What you should do =>
Output exactly, in the material below, the lines from the one with "Remuneration Report" through the one with "0 | 360,000 |". Omit all pictures.

>>>

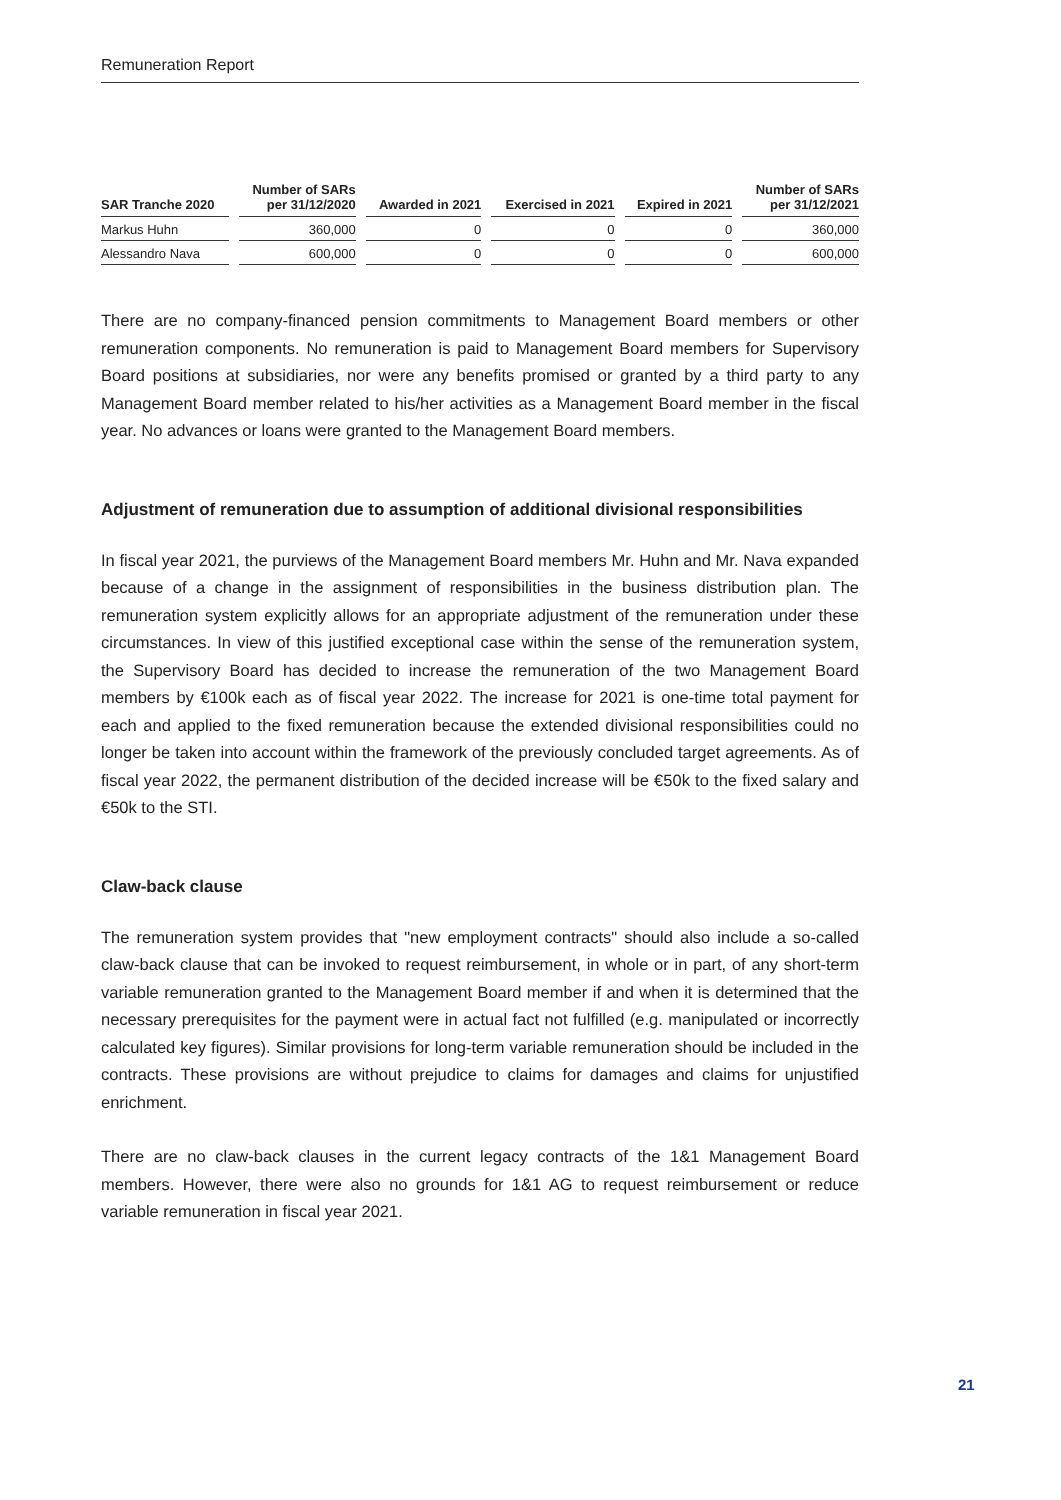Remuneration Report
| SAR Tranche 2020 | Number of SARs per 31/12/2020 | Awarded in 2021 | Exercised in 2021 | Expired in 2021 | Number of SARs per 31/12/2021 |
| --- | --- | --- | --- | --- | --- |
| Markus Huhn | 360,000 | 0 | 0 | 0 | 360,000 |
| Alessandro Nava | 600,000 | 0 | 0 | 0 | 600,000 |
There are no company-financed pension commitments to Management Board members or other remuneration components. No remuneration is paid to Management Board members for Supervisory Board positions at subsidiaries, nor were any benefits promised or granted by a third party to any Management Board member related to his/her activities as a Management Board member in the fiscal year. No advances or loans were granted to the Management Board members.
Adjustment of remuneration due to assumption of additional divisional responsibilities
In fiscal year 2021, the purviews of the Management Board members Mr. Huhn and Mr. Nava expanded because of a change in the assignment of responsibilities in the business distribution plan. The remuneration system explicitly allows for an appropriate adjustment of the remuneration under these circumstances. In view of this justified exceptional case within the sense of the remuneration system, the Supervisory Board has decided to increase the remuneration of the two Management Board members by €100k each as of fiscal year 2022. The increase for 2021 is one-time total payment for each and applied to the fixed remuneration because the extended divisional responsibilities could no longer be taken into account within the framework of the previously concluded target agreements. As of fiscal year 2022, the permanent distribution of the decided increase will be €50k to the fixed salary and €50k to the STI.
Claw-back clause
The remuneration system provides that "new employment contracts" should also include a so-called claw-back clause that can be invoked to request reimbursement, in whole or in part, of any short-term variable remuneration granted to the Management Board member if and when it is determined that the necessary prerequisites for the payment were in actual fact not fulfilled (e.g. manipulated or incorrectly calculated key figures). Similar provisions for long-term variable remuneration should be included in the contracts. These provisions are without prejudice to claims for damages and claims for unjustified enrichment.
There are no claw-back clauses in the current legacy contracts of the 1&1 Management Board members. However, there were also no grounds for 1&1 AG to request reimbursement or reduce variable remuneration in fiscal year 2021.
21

<<<
>>>

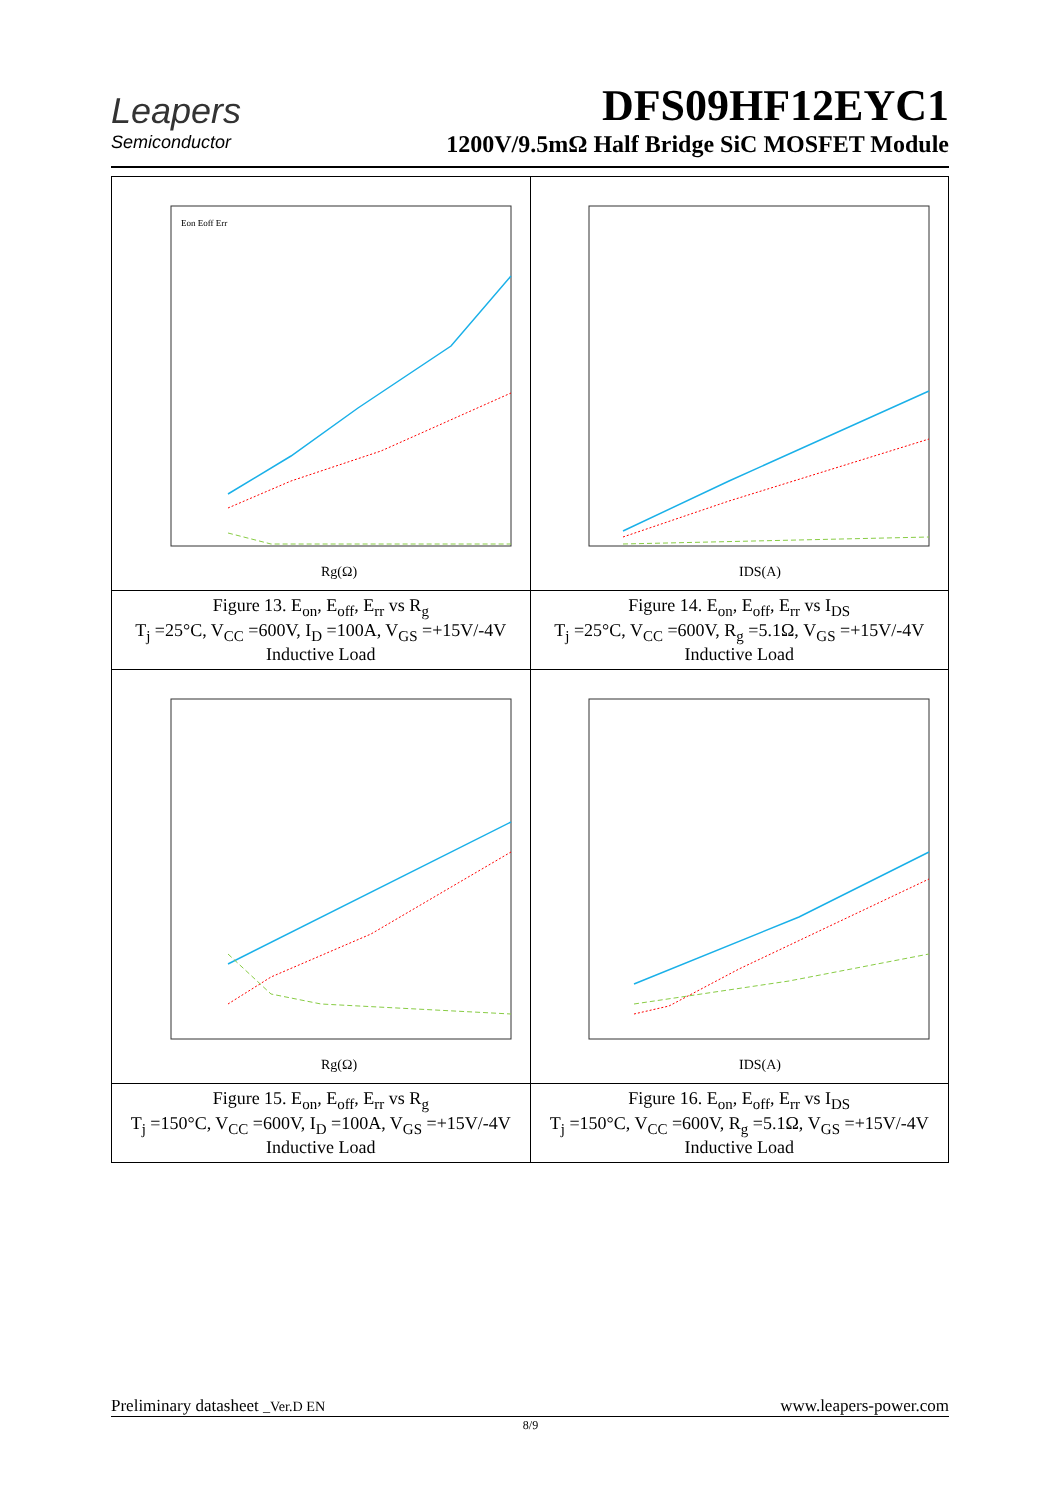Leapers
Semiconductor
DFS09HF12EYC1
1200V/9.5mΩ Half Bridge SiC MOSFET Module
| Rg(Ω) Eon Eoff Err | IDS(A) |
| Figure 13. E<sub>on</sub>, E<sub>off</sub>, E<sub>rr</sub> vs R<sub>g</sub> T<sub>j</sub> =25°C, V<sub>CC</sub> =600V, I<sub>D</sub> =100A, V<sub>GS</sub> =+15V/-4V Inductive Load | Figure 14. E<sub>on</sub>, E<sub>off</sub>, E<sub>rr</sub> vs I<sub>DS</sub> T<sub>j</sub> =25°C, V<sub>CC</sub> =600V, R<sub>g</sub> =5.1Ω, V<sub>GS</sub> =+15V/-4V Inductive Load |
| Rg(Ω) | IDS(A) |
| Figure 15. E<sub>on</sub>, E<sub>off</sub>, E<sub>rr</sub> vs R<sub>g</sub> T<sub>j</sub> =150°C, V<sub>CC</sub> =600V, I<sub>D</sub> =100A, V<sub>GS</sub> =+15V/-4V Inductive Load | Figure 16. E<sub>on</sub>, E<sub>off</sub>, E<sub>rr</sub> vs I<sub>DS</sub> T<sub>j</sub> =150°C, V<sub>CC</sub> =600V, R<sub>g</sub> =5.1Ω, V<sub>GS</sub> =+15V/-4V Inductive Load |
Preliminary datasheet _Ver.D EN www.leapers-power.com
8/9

<<<

Answer to the exercise =>
Remuneration Report
| SAR Tranche 2020 | Number of SARs per 31/12/2020 | Awarded in 2021 | Exercised in 2021 | Expired in 2021 | Number of SARs per 31/12/2021 |
| --- | --- | --- | --- | --- | --- |
| Markus Huhn | 360,000 | 0 | 0 | 0 | 360,000 |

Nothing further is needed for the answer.